The CFO is the one who reviews the actual costs and investing allocations to what was budgeted. It is him that keeps an eye on preserving financial stability. Then he calls for action if the stability of your personal finances are deteriorating from either a change in income or an increase in expense.
The CFO is constantly planning for your future money needs. Planning for that new home, new car, college for the kids, vacations, and eventual retirement. The CFO is the one keeping our money working for us and helping us stay the course. Keeping a long term perspective on navigating the natural and unavoidable cyclical nature of investments.
Next is the Chief Operating Officer. While this title is not as well-known it is where the rubber meets the road for most businesses. The COO is all about executing the plans and budgets from both the CEO and CFO. She focuses specifically on the day to day operations of the business. She implants policies and procedures to make the most of expenditures and maximize the bottom line.
Both in personal finance and in business the risk of a COO mindset reigning supreme and becoming myopic or nearsighted needs to be taken seriously. Blockbuster Video is a good example of this.
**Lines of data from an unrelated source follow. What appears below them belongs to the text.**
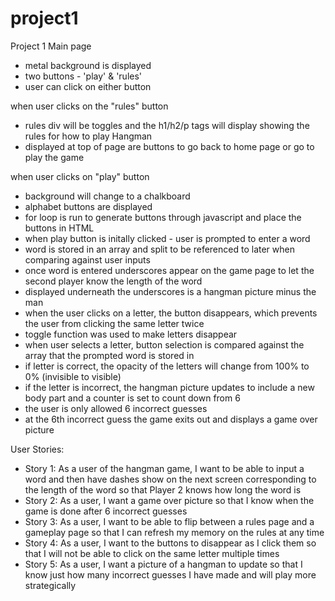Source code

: # project1
Project 1
Main page
- metal background is displayed
- two buttons - 'play' & 'rules'
- user can click on either button

when user clicks on the "rules" button
- rules div will be toggles and the h1/h2/p tags will display showing the rules for how to play Hangman
- displayed at top of page are buttons to go back to home page or go to play the game

when user clicks on "play" button
- background will change to a chalkboard
- alphabet buttons are displayed
- for loop is run to generate buttons through javascript and place the buttons in HTML
- when play button is initally clicked - user is prompted to enter a word
- word is stored in an array and split to be referenced to later when comparing against user inputs
- once word is entered underscores appear on the game page to let the second player know the length of the word
- displayed underneath the underscores is a hangman picture minus the man
- when the user clicks on a letter, the button disappears, which prevents the user from clicking the same letter twice
- toggle function was used to make letters disappear
- when user selects a letter, button selection is compared against the array that the prompted word is stored in
- if letter is correct, the opacity of the letters will change from 100% to 0% (invisible to visible)
- if the letter is incorrect, the hangman picture updates to include a new body part and a counter is set to count down from 6
- the user is only allowed 6 incorrect guesses
- at the 6th incorrect guess the game exits out and displays a game over picture

User Stories:

- Story 1: As a user of the hangman game, I want to be able to input a word and then have dashes show on the next screen corresponding to the length of the word so that Player 2 knows how long the word is
- Story 2: As a user, I want a game over picture so that I know when the game is done after 6 incorrect guesses
- Story 3: As a user, I want to be able to flip between a rules page and a gameplay page so that I can refresh my memory on the rules at any time
- Story 4: As a user, I want to the buttons to disappear as I click them so that I will not be able to click on the same letter multiple times
- Story 5: As a user, I want a picture of a hangman to update so that I know just how many incorrect guesses I have made and will play more strategically
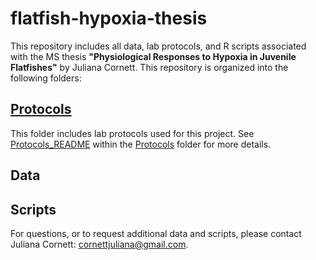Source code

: # flatfish-hypoxia-thesis
This repository includes all data, lab protocols, and R scripts associated with the MS thesis **"Physiological Responses to Hypoxia in Juvenile Flatfishes"** by Juliana Cornett. This repository is organized into the following folders:

## [Protocols](Protocols)

This folder includes lab protocols used for this project. See [Protocols_README](Protocols/Protocols_README.md) within the [Protocols](Protocols) folder for more details. 

## Data

## Scripts

For questions, or to request additional data and scripts, please contact Juliana Cornett: cornettjuliana@gmail.com.
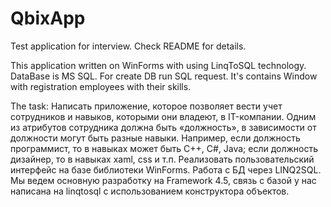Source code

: # QbixApp
Test application for interview. Check README for details.

This application written on WinForms with using LinqToSQL technology. DataBase is MS SQL. For create DB run SQL request.
It's contains Window with registration employees with their skills.

The task:
Написать приложение, которое позволяет вести учет сотрудников и навыков, которыми они владеют, в IT-компании.
Одним из атрибутов сотрудника должна быть «должность», в зависимости от должности могут быть разные навыки. Например, если должность программист, то в навыках может быть C++, C#, Java; если должность дизайнер, то в навыках xaml, css и т.п.
Реализовать пользовательский интерфейс на базе библиотеки WinForms. Работа с БД через LINQ2SQL.
Мы ведем основную разработку на Framework 4.5, связь с базой у нас написана на linqtosql с использованием конструктора объектов.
It fell victim of not wanting to maximize current margin and did not invest enough in evolving and changing to meet future needs.
In personal finance many people fail to plan ahead for emergencies. But they also often fail to plan for certainties such as retirement. This failure to plan and stick to that plan is planning to fail. So, while the COO is the most important role in how the majority of our money is spent, she can’t be the dominate voice. Yes, she needs to maximize the effectiveness of our current spending. But she must also be 100% committed to the CEO’s Vision and the CFO’s budgets for achieving that vision.
They are critical roles in any company, and it is critical that all of them have a seat at the table. The same goes for managing your personal finances. When decisions come your way, put on the hat of each of these roles and ask “what does the CEO, CFO, COO think?” Work over the questions until the answer is satisfactory to each executive.
These three roles also thrive on data. And the ability of each role to be an effective leader and decision maker depends on accurate and informative data. So in further articles we will discuss the importance of three financial statements. Theses are known as the income statement, balance sheet, and cash flow statement. We will also discuss how each of these apply to personal finance.